Recast the material below as a Markdown table with the columns "Row" and "Material line." Number each nonblank line in order, skip blank lines, and leave out the pictures.

========================

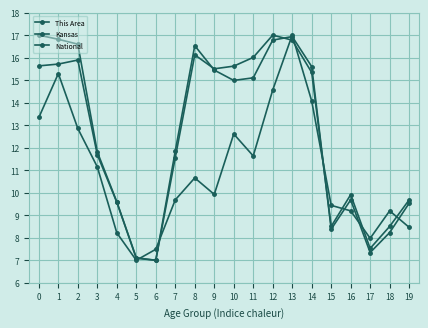

List the series in order of their peak value, lowest first.

This Area, Kansas, National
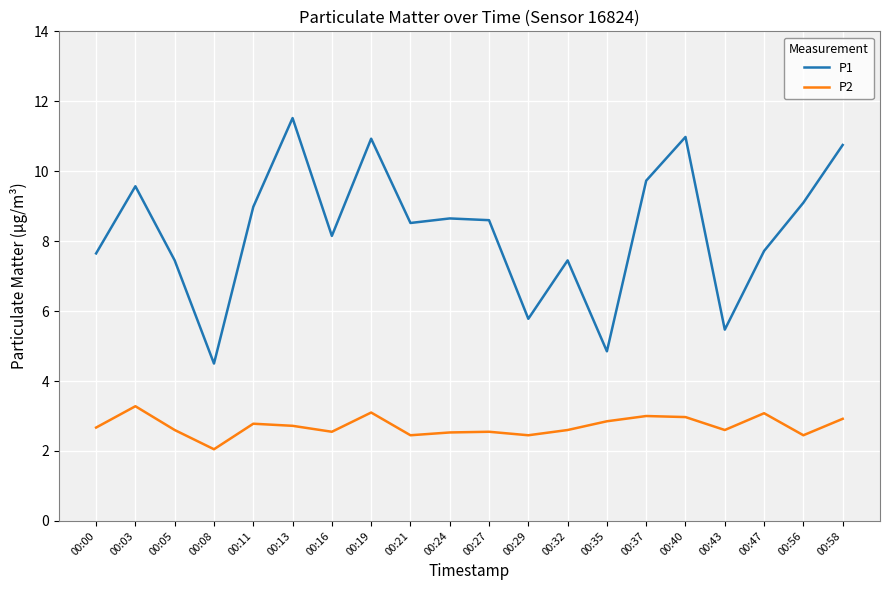

What value does the P1 series have at 00:47?

7.7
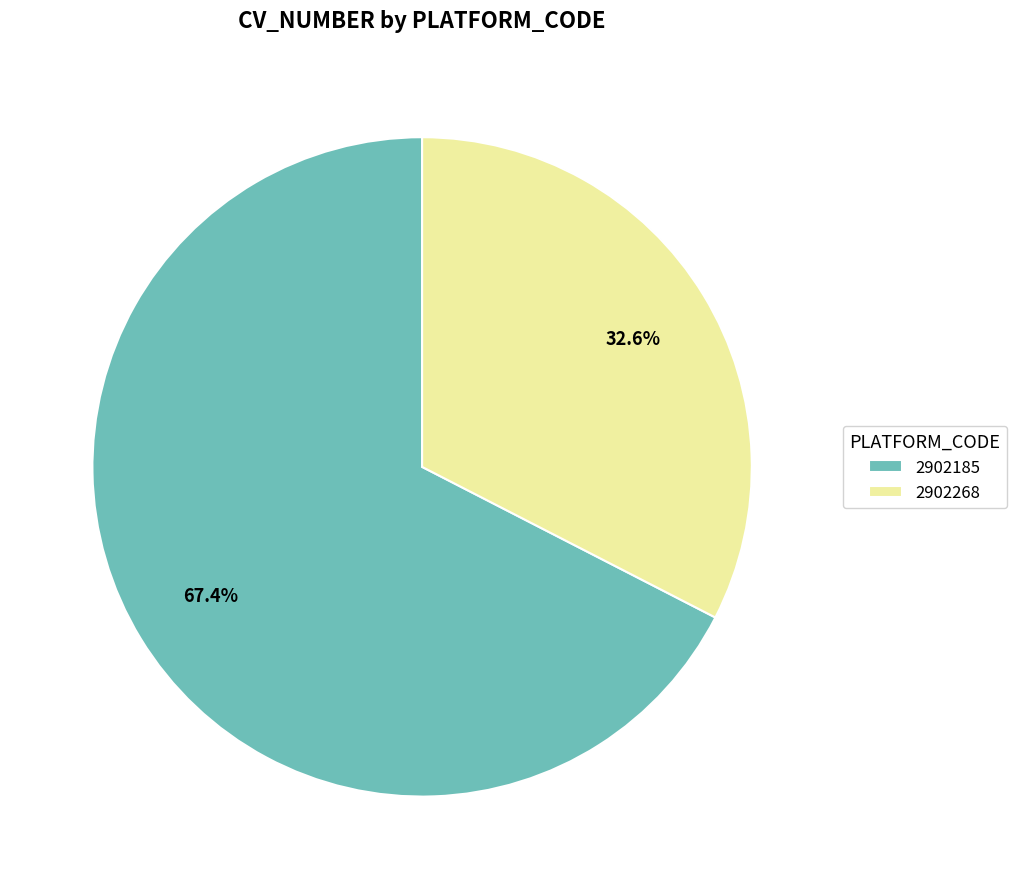

Count the number of slices in the pie.

2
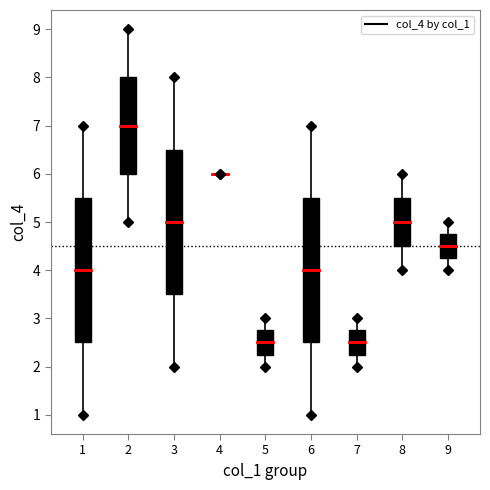

Reading left to right, read every box against the y-axis: the position of its median line, the range the box covers, and the ends of its whiskers. The values are not printed on the chart, so give them approximately, as read against the axis.

1: median 4.0, box 2.5 to 5.5, whiskers 1.0 to 7.0
2: median 7.0, box 6.0 to 8.0, whiskers 5.0 to 9.0
3: median 5.0, box 3.5 to 6.5, whiskers 2.0 to 8.0
4: box collapsed to a line at 6.0, whiskers 6.0 to 6.0
5: median 2.5, box 2.3 to 2.8, whiskers 2.0 to 3.0
6: median 4.0, box 2.5 to 5.5, whiskers 1.0 to 7.0
7: median 2.5, box 2.3 to 2.8, whiskers 2.0 to 3.0
8: median 5.0, box 4.5 to 5.5, whiskers 4.0 to 6.0
9: median 4.5, box 4.3 to 4.8, whiskers 4.0 to 5.0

========================

> [SOLUTION]
| Row | Material line |
|---|---|
| 1 | List the series in order of their peak value, lowest first. |
| 2 | This Area, Kansas, National |
| 3 | What value does the P1 series have at 00:47? |
| 4 | 7.7 |
| 5 | Count the number of slices in the pie. |
| 6 | 2 |
| 7 | Reading left to right, read every box against the y-axis: the position of its median line, the range the box covers, and the ends of its whiskers. The values are not printed on the chart, so give them approximately, as read against the axis. |
| 8 | 1: median 4.0, box 2.5 to 5.5, whiskers 1.0 to 7.0 |
| 9 | 2: median 7.0, box 6.0 to 8.0, whiskers 5.0 to 9.0 |
| 10 | 3: median 5.0, box 3.5 to 6.5, whiskers 2.0 to 8.0 |
| 11 | 4: box collapsed to a line at 6.0, whiskers 6.0 to 6.0 |
| 12 | 5: median 2.5, box 2.3 to 2.8, whiskers 2.0 to 3.0 |
| 13 | 6: median 4.0, box 2.5 to 5.5, whiskers 1.0 to 7.0 |
| 14 | 7: median 2.5, box 2.3 to 2.8, whiskers 2.0 to 3.0 |
| 15 | 8: median 5.0, box 4.5 to 5.5, whiskers 4.0 to 6.0 |
| 16 | 9: median 4.5, box 4.3 to 4.8, whiskers 4.0 to 5.0 |